Logging prefix | This setting changes the logging prefix from fail2wp to whatever you configure here. You may need to update your Fail2ban configuration to match this if you change it. | Also log to PHP log | This will make Fail2WP log the same information to the PHP log file, using the error_log() call, as it does to the system’s authentication log. Enabling this setting will not affect the operation of WordPress nor this plugin. |
Cloudflare
Configure Fail2WP to detect and manage requests from Cloudflare proxied sites and visitors. If you are not using Cloudflare, you can simply ignore these settings.

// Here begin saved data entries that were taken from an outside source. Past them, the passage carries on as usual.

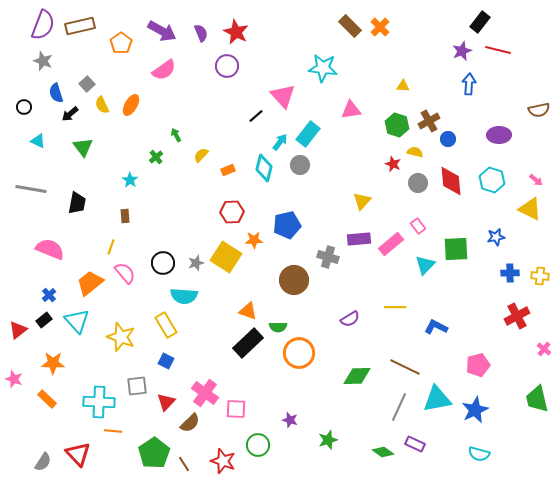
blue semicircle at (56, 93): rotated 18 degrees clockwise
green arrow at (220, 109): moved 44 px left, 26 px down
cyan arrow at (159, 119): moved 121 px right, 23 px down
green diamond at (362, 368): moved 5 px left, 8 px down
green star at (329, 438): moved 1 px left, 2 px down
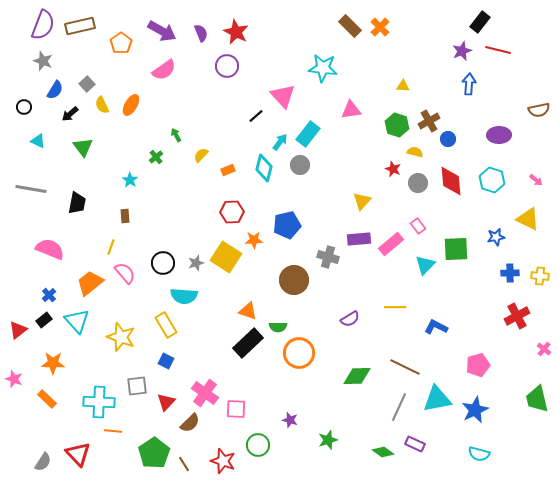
blue semicircle at (56, 93): moved 1 px left, 3 px up; rotated 132 degrees counterclockwise
red star at (393, 164): moved 5 px down
yellow triangle at (530, 209): moved 2 px left, 10 px down
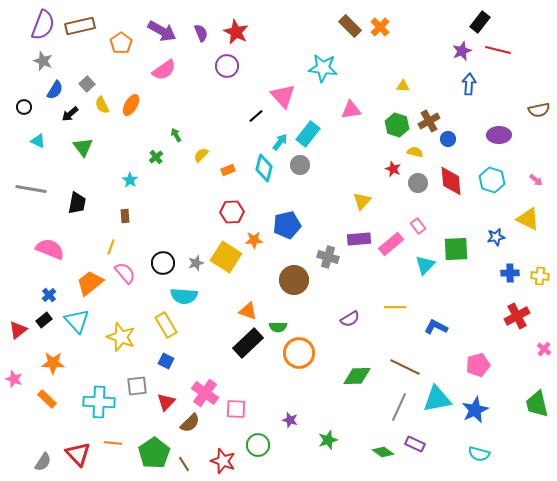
green trapezoid at (537, 399): moved 5 px down
orange line at (113, 431): moved 12 px down
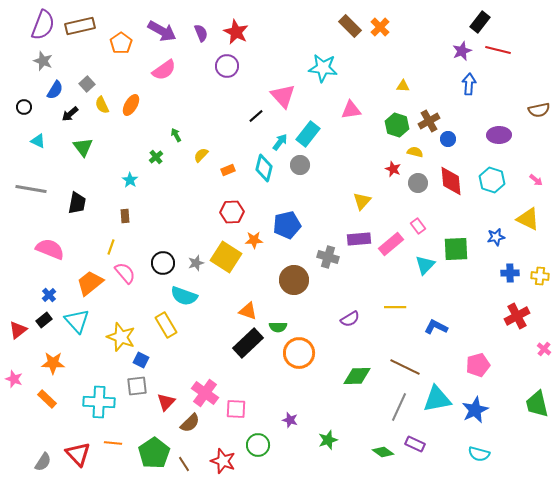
cyan semicircle at (184, 296): rotated 16 degrees clockwise
blue square at (166, 361): moved 25 px left, 1 px up
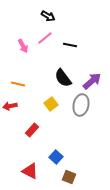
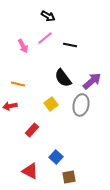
brown square: rotated 32 degrees counterclockwise
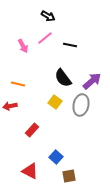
yellow square: moved 4 px right, 2 px up; rotated 16 degrees counterclockwise
brown square: moved 1 px up
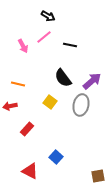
pink line: moved 1 px left, 1 px up
yellow square: moved 5 px left
red rectangle: moved 5 px left, 1 px up
brown square: moved 29 px right
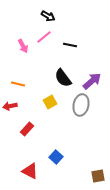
yellow square: rotated 24 degrees clockwise
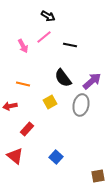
orange line: moved 5 px right
red triangle: moved 15 px left, 15 px up; rotated 12 degrees clockwise
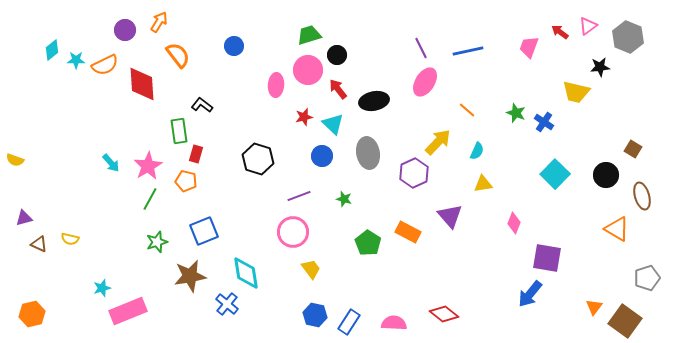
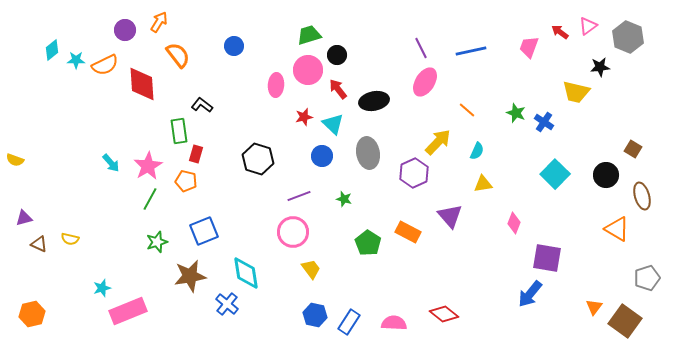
blue line at (468, 51): moved 3 px right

Check for Cloudflare IP | If enabled, this setting will make Fail2WP compare the visitor’s IP address with the addresses listed in the following configuration options. If a match is detected Fail2WP will use the IP address supplied from Cloudflare to identify the visitor’s actual IP address. This prevents Cloudflare servers from possibly being blocked by Fail2ban. |
Cloudflare IPv4 | IPv4 addresses Fail2WP should consider belonging to Cloudflare. An updated list of these addresses is available from Cloudflare |
Cloudflare IPv6 | IPv6 addresses Fail2WP should consider belonging to Cloudflare. An updated list of these addresses is available from Cloudflare |
Import/Export
Allows you to import and export settings to easily deploy Fail2WP on multiple sites with identical or similar settings.
About
Some information about Fail2WP and WebbPlatsen i Sverige AB.
Fail2ban configuration
Fail2WP has functionality to allow the security daemon Fail2ban to block IP addresses from accessing websites on the server. It does this by writing entries to a system log, which is then scanned by Fail2ban. There is a sample Fail2ban configuration file distributed with Fail2WP. You can use it, more or less, out of the box, or customize it to suit your needs. The sample file is called fail2wp.conf
and should be placed in /etc/fail2ban/filter.d
Fail2WP does not interact with Fail2ban in any other way, it simply provides the data for Fail2ban to make decisions about possibly blocking remote IP addresses due to some sort of “error condition” caused by that remote IP address.
The sample Fail2ban configuration file that is distributed with the Fail2WP plugin creates only one definition (“fail2wp”) for Fail2ban to act upon. You may want to split this up in several sections and thus allowing Fail2ban to ban different types of errors in different ways.